After some time passes, however, you begin to experience severe joint pain, headaches, memory loss, neck pain, fatigue, or any of a dozen other symptoms that may point to a late-appearing, potentially serious injury. Additionally, the trauma you experienced may have long-lasting and serious psychological effects, such as depression, anxiety, or post-traumatic stress that may not be evident directly after the accident. In such cases, how can you be assured that you are receiving the benefits you require to cover medical bills, loss of wages, and other forms of compensation for these types of delayed injuries?
Immediately after an accident, your insurance company will likely engage you. In the aftermath of such a trauma, this can be a difficult engagement. However, it can be difficult to anticipate what your future needs will be after an accident or injury. Doctors are not always able to determine the extent of your injuries through the usual tests and procedures alone, and certain types of injuries may not be evident until resulting symptoms start to appear.
Injuries, such as whiplash, may seem like low-level neck pain that gets better after rest, but can quickly become more painful after a few weeks of not getting the correct treatment. Add the stress of physical labour, or even the compression of prolonged sitting in a desk chair, can cause you to experience chronic and prolonged pain for a relatively minor soft-tissue injury.
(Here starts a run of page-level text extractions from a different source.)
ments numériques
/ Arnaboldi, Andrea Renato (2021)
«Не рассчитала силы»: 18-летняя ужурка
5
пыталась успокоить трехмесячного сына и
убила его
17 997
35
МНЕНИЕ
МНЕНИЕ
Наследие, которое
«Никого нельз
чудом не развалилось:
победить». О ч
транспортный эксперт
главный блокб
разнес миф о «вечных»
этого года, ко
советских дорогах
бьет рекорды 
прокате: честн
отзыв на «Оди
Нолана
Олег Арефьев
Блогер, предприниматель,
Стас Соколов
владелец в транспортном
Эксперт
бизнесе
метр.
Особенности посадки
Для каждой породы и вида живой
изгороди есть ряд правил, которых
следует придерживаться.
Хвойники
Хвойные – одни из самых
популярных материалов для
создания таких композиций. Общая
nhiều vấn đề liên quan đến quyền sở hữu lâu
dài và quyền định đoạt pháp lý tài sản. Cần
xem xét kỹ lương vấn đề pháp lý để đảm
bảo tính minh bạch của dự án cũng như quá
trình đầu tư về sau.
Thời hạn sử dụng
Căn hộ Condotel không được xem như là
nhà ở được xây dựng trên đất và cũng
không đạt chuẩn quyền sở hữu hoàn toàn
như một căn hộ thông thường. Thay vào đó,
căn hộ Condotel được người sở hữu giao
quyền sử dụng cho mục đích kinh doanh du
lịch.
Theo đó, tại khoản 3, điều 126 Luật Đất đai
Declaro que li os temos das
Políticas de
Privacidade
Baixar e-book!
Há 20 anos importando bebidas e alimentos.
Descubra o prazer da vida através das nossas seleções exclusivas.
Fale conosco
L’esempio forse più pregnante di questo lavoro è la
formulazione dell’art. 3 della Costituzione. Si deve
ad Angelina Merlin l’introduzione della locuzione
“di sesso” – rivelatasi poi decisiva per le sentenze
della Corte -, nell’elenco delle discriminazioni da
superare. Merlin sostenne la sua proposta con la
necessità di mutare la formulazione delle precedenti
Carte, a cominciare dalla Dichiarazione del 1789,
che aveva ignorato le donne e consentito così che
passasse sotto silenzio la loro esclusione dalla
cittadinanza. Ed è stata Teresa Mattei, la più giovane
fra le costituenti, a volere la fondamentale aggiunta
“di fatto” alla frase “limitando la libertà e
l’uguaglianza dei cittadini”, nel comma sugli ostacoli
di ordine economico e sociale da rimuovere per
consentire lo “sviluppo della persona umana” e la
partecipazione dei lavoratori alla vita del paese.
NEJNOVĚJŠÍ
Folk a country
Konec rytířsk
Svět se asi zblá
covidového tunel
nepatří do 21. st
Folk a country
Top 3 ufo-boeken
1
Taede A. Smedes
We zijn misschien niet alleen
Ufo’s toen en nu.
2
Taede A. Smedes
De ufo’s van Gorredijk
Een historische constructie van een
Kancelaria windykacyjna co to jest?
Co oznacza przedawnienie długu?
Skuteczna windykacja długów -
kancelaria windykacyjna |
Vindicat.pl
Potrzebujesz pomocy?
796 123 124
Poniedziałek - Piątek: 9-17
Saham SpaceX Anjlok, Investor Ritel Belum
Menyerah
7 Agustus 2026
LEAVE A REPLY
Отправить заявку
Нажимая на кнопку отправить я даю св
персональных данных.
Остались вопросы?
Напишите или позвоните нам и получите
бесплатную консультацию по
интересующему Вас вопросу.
Finally, the delayed psychological and emotional effects of the trauma may not become apparent for some time, but can quickly escalate.
In order to ensure you are not hit with expensive physiotherapy or other medical treatments or suffer from loss of wages and work benefits, legal assistance is frequently recommended in the aftermath of a serious accident. The expertise and years of experience a personal injury lawyer can bring to your case means you have a better chance of dealing with common late-appearing injury symptoms. As a result, serious injuries and traumas can be brought to light before they start exhibiting symptoms, and you can include them in your claim to the insurance company.
It is not always possible to anticipate your future health needs, and this can leave you holding the bill for injuries that present weeks, months or even years into the future.